◆ Exercise description ◆
Which lines in the material below contain the word "during"? Copy each of them.

◆ Provided data ◆

────

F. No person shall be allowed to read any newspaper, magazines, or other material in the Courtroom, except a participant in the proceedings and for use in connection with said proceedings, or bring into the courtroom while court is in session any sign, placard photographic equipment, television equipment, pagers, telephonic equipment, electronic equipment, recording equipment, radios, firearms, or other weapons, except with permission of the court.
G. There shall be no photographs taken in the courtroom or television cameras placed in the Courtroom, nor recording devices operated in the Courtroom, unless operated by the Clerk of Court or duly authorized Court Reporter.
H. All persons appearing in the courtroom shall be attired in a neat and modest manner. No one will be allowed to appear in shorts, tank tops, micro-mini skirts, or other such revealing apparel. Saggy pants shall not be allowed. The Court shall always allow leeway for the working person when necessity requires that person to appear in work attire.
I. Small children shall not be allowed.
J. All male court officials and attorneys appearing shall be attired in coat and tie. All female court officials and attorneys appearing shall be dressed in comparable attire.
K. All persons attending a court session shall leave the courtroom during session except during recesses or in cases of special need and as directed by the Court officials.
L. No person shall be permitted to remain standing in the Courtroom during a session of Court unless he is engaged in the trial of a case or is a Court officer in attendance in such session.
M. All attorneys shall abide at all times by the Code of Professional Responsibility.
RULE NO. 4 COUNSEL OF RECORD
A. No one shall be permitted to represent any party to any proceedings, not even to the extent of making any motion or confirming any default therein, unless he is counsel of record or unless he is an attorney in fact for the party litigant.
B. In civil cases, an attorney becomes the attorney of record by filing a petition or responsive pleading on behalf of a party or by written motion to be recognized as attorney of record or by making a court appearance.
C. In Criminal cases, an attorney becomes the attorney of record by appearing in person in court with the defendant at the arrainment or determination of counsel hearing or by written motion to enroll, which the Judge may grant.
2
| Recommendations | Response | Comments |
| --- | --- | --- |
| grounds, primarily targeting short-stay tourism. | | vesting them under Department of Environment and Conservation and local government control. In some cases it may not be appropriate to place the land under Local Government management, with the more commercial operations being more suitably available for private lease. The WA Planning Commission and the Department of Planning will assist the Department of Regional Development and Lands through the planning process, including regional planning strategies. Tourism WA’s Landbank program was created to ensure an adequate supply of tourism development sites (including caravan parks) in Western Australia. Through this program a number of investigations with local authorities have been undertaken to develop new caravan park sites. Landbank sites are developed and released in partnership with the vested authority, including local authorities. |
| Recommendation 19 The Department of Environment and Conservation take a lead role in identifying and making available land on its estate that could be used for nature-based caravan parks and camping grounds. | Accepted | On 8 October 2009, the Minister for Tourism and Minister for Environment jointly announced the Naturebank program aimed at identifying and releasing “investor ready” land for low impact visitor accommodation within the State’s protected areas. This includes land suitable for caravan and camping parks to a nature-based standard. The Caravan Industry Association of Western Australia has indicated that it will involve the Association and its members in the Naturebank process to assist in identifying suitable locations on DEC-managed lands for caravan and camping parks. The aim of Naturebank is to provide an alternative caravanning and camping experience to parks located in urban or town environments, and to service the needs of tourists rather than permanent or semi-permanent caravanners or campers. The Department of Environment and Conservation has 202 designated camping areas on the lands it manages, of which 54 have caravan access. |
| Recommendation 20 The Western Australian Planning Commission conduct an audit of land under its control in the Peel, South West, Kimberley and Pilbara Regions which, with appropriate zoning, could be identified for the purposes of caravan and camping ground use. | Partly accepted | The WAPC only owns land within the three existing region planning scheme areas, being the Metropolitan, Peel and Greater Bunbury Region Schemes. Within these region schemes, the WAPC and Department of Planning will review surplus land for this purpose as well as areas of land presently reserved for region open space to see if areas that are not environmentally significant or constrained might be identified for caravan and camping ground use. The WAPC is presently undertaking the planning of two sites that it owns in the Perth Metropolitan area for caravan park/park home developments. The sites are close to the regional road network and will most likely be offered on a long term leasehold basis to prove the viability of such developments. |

────

◆ Solved exercise ◆
K. All persons attending a court session shall leave the courtroom during session except during recesses or in cases of special need and as directed by the Court officials.
L. No person shall be permitted to remain standing in the Courtroom during a session of Court unless he is engaged in the trial of a case or is a Court officer in attendance in such session.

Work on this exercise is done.